[ Previous | Next | ADS ]

High cadence photometry of SN 2009ip

ATel #4439; J. L. Prieto (Princeton), J. Brimacombe (Coral Towers Observatory), A. J. Drake (Caltech)
on 30 Sep 2012; 05:57 UT
Credential Certification: Jose L. Prieto (jose@obs.carnegiescience.edu)

Subjects: Optical, Supernovae, Transient

Referred to by ATel #: 4479, 4499

The surprising spectroscopic changes in the latest reported outburst (Drake et al., ATel #4334) of the LBV/SN impostor SN 2009ip led Smith & Mauerhan (ATel #4412) to conclude that it had most likely transitioned to a SN explosion by Sep. 15, 2012 (see also Burgasser et al., ATel #4431; Vinko et al., ATel #4435). Although initial photometric monitoring found no clear evidence of brightening between Sep. 11-24 (Margutti et al., ATel #4414; Martin et al., ATel #4416), J. Brimacombe (ATel #4423) reported a dramatic brightening at red wavelengths of ~2.5 mag, reaching SN luminosities, observed between Sep. 23.6 and 25.5. This was confirmed at other wavelengths (Margutti et al., ATel #4425; Leonard et al., ATel #4430).

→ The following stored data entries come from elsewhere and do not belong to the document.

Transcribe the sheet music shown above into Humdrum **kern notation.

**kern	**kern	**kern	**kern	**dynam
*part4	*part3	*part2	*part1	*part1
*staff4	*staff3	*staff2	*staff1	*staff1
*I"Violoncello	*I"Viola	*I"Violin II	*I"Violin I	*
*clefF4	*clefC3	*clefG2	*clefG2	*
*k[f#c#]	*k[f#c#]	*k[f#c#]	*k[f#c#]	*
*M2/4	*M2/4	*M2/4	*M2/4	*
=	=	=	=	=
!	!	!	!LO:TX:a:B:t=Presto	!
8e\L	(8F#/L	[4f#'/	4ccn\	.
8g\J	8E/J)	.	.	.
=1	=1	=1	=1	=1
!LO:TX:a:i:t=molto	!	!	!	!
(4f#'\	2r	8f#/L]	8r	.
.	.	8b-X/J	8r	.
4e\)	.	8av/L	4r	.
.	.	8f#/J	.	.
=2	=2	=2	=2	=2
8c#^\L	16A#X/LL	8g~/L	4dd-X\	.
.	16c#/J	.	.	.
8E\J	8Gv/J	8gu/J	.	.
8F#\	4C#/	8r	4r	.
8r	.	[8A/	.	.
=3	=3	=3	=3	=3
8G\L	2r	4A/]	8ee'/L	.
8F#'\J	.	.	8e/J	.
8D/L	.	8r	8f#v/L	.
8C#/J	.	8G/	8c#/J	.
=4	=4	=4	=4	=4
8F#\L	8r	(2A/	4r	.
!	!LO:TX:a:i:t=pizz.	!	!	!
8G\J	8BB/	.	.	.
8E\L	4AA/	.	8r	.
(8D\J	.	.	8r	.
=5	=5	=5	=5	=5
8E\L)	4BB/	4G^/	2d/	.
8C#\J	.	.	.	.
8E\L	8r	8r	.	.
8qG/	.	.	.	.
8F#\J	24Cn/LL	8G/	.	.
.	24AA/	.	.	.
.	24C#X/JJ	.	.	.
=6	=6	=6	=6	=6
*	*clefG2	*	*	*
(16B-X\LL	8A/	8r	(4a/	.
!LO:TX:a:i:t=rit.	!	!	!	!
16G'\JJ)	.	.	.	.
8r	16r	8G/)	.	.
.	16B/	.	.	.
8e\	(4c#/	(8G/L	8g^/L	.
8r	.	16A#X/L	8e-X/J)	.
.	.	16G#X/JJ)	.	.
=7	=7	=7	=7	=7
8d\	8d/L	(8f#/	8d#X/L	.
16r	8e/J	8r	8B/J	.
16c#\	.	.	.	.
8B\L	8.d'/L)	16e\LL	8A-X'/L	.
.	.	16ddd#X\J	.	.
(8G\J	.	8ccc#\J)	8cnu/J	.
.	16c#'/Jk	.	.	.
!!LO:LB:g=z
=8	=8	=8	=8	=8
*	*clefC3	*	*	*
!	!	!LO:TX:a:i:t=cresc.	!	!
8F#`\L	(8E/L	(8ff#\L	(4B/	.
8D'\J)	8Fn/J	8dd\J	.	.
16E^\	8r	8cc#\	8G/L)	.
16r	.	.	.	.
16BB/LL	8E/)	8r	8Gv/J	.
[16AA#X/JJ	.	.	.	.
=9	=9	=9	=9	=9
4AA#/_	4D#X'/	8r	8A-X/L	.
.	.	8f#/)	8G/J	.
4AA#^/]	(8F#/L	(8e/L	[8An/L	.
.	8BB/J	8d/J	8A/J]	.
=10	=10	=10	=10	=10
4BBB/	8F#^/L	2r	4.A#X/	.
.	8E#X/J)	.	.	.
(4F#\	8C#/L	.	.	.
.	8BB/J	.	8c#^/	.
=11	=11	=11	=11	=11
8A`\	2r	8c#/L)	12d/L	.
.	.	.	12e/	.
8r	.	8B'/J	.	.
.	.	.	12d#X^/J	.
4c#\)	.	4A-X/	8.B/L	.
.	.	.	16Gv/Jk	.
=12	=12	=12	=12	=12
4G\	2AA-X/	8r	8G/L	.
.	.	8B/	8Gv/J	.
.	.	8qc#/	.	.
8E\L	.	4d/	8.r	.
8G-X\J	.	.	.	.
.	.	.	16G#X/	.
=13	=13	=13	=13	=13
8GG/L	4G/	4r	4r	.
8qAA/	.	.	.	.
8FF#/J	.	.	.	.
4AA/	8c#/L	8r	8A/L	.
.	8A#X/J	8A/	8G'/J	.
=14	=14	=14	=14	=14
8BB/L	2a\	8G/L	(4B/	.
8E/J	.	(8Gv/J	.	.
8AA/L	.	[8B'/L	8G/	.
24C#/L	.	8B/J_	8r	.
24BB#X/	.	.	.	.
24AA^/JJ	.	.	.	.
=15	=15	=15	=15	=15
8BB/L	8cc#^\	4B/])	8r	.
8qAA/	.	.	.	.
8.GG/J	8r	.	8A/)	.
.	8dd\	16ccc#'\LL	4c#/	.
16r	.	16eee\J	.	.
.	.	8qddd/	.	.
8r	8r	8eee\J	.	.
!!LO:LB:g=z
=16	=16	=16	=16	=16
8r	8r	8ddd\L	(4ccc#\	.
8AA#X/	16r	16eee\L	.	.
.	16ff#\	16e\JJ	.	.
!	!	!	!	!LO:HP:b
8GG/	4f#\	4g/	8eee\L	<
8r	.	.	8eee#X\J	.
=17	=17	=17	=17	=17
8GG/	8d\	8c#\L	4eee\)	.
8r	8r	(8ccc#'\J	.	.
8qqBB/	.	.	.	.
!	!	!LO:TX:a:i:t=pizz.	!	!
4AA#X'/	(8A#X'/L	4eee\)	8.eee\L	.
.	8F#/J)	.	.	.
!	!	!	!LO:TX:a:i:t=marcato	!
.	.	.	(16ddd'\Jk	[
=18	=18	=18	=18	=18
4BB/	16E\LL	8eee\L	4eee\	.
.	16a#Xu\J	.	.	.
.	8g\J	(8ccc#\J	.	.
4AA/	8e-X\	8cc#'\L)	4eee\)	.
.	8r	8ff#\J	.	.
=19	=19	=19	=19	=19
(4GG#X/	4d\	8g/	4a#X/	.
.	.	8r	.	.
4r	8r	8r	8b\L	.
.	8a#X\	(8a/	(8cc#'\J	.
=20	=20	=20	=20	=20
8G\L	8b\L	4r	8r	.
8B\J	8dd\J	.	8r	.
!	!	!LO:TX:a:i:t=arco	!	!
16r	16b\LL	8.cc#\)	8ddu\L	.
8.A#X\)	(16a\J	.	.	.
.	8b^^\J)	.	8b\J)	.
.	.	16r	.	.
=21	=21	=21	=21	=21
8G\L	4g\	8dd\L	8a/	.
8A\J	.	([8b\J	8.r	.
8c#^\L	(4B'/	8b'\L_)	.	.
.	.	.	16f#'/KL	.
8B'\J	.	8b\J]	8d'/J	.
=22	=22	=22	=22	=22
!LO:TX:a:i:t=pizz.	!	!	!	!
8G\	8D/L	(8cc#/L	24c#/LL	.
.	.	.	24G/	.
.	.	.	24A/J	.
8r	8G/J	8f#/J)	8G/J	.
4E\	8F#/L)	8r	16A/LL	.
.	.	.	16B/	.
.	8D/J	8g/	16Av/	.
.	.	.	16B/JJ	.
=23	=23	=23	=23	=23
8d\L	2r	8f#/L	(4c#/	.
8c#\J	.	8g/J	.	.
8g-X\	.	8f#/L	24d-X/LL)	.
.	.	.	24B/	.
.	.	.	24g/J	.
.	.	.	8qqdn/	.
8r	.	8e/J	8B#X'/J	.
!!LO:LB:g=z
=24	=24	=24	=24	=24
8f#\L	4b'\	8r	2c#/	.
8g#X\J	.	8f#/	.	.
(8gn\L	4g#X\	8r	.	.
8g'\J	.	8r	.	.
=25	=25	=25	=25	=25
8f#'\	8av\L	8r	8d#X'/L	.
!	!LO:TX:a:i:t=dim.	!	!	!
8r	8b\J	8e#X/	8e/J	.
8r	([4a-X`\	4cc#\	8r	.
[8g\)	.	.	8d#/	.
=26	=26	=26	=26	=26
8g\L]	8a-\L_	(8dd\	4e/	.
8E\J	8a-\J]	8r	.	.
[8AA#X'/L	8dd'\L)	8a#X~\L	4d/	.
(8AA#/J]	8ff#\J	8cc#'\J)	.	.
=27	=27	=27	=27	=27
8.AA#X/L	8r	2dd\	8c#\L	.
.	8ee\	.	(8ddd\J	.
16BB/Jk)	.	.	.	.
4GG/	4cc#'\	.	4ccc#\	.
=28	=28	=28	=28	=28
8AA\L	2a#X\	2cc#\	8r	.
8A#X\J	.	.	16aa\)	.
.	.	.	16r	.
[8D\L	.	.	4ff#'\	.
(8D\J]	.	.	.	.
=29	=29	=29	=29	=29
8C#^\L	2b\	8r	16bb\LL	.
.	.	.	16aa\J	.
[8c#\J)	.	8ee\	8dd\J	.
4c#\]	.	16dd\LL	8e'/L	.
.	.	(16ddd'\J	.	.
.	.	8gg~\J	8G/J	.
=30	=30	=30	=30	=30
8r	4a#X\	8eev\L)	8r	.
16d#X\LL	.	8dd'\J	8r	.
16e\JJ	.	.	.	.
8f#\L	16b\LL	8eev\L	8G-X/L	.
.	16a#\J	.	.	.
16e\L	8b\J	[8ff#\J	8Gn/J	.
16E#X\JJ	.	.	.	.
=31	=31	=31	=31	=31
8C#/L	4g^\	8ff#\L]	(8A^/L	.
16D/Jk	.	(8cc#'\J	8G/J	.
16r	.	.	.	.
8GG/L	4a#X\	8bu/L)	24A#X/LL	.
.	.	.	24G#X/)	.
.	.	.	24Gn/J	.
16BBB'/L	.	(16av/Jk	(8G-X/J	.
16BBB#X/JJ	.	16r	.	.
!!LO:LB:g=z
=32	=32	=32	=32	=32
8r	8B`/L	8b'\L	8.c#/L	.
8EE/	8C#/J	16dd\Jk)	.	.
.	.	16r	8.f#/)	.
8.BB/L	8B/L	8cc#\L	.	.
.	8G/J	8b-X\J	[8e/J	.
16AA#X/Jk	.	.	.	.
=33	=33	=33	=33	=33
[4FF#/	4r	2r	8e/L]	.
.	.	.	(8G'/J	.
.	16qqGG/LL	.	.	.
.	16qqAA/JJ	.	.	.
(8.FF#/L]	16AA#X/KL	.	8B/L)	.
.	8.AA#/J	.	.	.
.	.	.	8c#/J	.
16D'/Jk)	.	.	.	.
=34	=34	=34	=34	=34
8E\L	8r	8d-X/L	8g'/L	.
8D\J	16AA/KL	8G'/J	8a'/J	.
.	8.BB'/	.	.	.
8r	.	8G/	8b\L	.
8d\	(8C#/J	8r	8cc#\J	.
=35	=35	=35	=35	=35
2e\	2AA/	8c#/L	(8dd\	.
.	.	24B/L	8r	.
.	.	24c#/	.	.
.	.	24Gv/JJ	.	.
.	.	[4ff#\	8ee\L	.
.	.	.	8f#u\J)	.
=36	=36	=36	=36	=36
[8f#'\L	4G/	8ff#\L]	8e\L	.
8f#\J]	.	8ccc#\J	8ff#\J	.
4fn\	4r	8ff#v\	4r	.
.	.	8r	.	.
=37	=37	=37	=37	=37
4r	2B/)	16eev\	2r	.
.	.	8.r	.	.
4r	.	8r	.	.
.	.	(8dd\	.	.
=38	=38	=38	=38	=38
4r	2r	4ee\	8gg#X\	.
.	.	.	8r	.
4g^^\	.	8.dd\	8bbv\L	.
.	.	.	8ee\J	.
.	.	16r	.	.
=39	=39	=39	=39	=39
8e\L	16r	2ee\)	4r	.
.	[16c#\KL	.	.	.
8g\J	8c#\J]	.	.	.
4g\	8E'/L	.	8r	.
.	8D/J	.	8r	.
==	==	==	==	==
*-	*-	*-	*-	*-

We report a re-analysis of the photometric observations of SN 2009ip obtained by J. Brimacombe (ATel #4423) as well as new CCD imaging. The data were obtained between UT Sep 23.6 and Sep 28.5 with 0.3m (R-band filter) and 0.4m (IR filter; >700 nm) telescopes at the Coral Towers Observatory (Cairns, Australia). The initial report had used nightly stacks to estimate the SN magnitudes. Here we treat each 900 sec exposure independently (73 images in IR, 45 in R) and use difference imaging to estimate SN 2009ip fluxes. The photometric zeropoints for the R and IR data were estimated using Sloan r' and i' magnitudes of 5 stars in the field obtained from the AAVSO Photometric All-Sky Survey , converted to standard R and I magnitudes. The light curves of SN 2009ip are shown here. The high cadence and number of observations allow us to clearly resolve the very rapid brightening that most likely started between Sep. 23.65 and 24.45. Between Sep. 24.45 and 24.70 (6hr period) it brightened by 0.6 mag, but this rate of brightening significantly decreased between Sep. 24.7 and 25.4 as the light curve started to turn over. Assuming a linear increase in mag we estimate a brightening of 0.19 mag/day using data between Sep. 26.4 and 28.5, a factor of ~13 slower (in mag) than during the night of Sep. 24. We note that during the full brightening episode these observations are consistent with no color changes and a blue continuum (R-I ~ 0).

The spectroscopic observations have shown that SN 2009ip had broad (~10,000 km/s) velocity components as early as Aug. 26 (ATel #4435) and until at least Sep. 23 (see Mauerhan et al. 2012, arXiv:1209.6320), but the lines became much narrower by Sep 26-27 (Smith & Mauerhan, ATel #4427; ATel #4431; ATel #4435). This change in spectroscopic properties has been interpreted as the start of strong ejecta-CSM interaction in a type IIn SN, and its timing is consistent with the "turn-on" observed in our high cadence photometry. If this is the case, then we might expect to see a very interesting evolution of the light curve as the fast SN shock interacts with the material ejected in recent eruptions.